Combining Contact Timeseries from Multiple Repeats
This functionality allows you to combine contact timeseries from multiple repeat runs to analyze pooled data and calculate posteriors from all data together, rather than analyzing each run separately.
Use Cases
Analyze data from multiple repeat simulations together
Pool binding events from multiple trajectories for better statistics
Calculate combined residence time distributions and confidence intervals
Usage
Command Line Interface
After generating contact files for each repeat run individually:
# Run contact analysis for each repeat
python -m basicrta.contacts --top sys.pdb --traj run1.xtc --sel1 "protein" --sel2 "resname CHOL" --cutoff 7.0
mv contacts_7.0.pkl contacts_run1_7.0.pkl
python -m basicrta.contacts --top sys.pdb --traj run2.xtc --sel1 "protein" --sel2 "resname CHOL" --cutoff 7.0
mv contacts_7.0.pkl contacts_run2_7.0.pkl
python -m basicrta.contacts --top sys.pdb --traj run3.xtc --sel1 "protein" --sel2 "resname CHOL" --cutoff 7.0
mv contacts_7.0.pkl contacts_run3_7.0.pkl
# Combine the contact files
python -m basicrta.combine --contacts contacts_run1_7.0.pkl contacts_run2_7.0.pkl contacts_run3_7.0.pkl --output combined_contacts_7.0.pkl
# Run Gibbs sampler on combined data
python -m basicrta.gibbs --contacts combined_contacts_7.0.pkl --nproc 5
Python API
from basicrta.contacts import CombineContacts
# Combine contact files
combiner = CombineContacts(
contact_files=['contacts_run1_7.0.pkl', 'contacts_run2_7.0.pkl', 'contacts_run3_7.0.pkl'],
output_name='combined_contacts_7.0.pkl'
)
output_file = combiner.run()
print(f"Combined contacts saved to: {output_file}")
Features
Compatibility Validation
The combiner automatically validates that contact files are compatible:
Same cutoff distance: All files must use the same cutoff
Same atom groups: Protein and ligand selections must match
Timestep warnings: Warns if different timestep values are detected across runs
Metadata Preservation
Combined files preserve and extend metadata:
Original trajectory information for each source file
Number of trajectories combined
Source file tracking for potential kinetic clustering
Trajectory Source Tracking
Each contact in the combined file includes trajectory source information:
Original contact data columns preserved
Additional column with trajectory index for kinetic clustering support
Limitations
Kinetic Clustering
Kinetic clustering is not yet supported for combined contact data.
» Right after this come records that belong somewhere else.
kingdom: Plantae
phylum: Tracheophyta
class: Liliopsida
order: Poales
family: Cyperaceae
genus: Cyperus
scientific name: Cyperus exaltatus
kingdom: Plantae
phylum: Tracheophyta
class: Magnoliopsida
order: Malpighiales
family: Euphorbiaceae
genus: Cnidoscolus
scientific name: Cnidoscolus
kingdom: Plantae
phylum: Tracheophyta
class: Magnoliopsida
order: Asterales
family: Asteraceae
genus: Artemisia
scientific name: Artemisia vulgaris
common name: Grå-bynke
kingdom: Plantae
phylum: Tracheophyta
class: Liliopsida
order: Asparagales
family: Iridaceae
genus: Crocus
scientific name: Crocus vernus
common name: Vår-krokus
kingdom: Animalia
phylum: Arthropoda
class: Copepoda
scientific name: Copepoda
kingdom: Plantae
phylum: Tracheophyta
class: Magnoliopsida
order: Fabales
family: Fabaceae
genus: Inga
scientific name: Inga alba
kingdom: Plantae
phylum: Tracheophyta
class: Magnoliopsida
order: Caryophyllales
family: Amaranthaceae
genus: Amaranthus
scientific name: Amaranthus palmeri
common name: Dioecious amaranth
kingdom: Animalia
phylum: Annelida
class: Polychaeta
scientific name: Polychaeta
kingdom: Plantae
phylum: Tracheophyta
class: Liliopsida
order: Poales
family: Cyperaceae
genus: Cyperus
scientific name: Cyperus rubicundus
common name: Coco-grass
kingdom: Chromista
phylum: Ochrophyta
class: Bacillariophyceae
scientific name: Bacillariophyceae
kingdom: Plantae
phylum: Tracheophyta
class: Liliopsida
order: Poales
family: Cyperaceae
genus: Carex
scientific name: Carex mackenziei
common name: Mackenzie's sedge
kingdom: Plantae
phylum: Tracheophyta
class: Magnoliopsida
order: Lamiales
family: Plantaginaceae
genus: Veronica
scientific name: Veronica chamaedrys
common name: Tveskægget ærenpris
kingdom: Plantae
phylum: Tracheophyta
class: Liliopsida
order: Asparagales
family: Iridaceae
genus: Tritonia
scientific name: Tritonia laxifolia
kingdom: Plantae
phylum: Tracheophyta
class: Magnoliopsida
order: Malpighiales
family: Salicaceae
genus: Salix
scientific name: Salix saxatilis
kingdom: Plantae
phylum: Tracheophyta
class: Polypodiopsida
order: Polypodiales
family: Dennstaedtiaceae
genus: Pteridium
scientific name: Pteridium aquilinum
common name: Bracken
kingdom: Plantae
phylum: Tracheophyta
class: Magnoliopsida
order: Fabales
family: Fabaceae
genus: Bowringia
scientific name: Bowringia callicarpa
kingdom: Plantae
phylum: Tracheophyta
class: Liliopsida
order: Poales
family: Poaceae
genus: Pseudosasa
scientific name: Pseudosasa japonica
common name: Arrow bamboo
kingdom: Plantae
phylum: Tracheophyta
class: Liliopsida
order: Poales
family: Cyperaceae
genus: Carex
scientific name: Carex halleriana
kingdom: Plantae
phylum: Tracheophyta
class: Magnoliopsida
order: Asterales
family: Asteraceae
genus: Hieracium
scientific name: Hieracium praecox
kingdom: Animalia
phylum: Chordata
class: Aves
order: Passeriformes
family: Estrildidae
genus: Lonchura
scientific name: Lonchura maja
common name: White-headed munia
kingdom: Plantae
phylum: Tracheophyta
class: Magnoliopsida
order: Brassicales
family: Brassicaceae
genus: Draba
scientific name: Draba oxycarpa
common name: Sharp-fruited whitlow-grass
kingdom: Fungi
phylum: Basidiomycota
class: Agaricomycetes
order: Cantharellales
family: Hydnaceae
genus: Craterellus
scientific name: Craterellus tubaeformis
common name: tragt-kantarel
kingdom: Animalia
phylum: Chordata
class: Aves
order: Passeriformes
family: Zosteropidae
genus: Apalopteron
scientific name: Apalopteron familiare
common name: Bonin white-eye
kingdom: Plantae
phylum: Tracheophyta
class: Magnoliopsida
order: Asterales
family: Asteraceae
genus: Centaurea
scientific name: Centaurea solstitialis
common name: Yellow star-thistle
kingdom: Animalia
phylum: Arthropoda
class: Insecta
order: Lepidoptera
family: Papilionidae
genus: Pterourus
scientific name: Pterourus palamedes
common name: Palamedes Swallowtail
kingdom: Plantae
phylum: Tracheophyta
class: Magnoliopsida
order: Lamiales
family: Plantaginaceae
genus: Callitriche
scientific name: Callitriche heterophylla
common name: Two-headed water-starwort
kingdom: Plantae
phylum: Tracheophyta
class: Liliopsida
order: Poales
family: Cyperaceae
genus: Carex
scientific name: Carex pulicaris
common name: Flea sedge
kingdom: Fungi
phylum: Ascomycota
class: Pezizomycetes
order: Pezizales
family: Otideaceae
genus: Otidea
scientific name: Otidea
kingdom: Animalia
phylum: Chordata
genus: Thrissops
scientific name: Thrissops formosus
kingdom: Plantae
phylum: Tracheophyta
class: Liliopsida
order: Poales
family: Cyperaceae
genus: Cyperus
The code will:
Issue warnings when loading combined contact files
Raise a clear error if clustering is attempted
Suggest alternatives for kinetic clustering analysis
For kinetic clustering, analyze each trajectory separately or implement the extended clustering algorithm that uses trajectory source information.
Different Trajectory Properties
Different timesteps: The combiner warns about different timestep values but proceeds. This may affect residence time estimates for fast events.
Different particle counts: Unlike trajectory concatenation, this approach handles trajectories with different numbers of particles correctly.
Error Handling
The combiner includes comprehensive error checking:
# Missing files
python -m basicrta.combine --contacts file1.pkl missing_file.pkl
# ERROR: Contact file not found: missing_file.pkl
# Incompatible cutoffs
python -m basicrta.combine --contacts contacts_7.0.pkl contacts_8.0.pkl
# ERROR: Incompatible cutoffs: file 0 has 7.0, file 1 has 8.0
# Skip validation (use with caution)
python -m basicrta.combine --contacts file1.pkl file2.pkl --no-validate
Output Format
Combined contact files:
Maintain the same format as individual contact files
Include extended metadata with source tracking
Add trajectory source column (last column) for each contact
Can be used directly with existing Gibbs sampler workflow
The Gibbs sampler will process combined files normally but issue warnings about kinetic clustering limitations.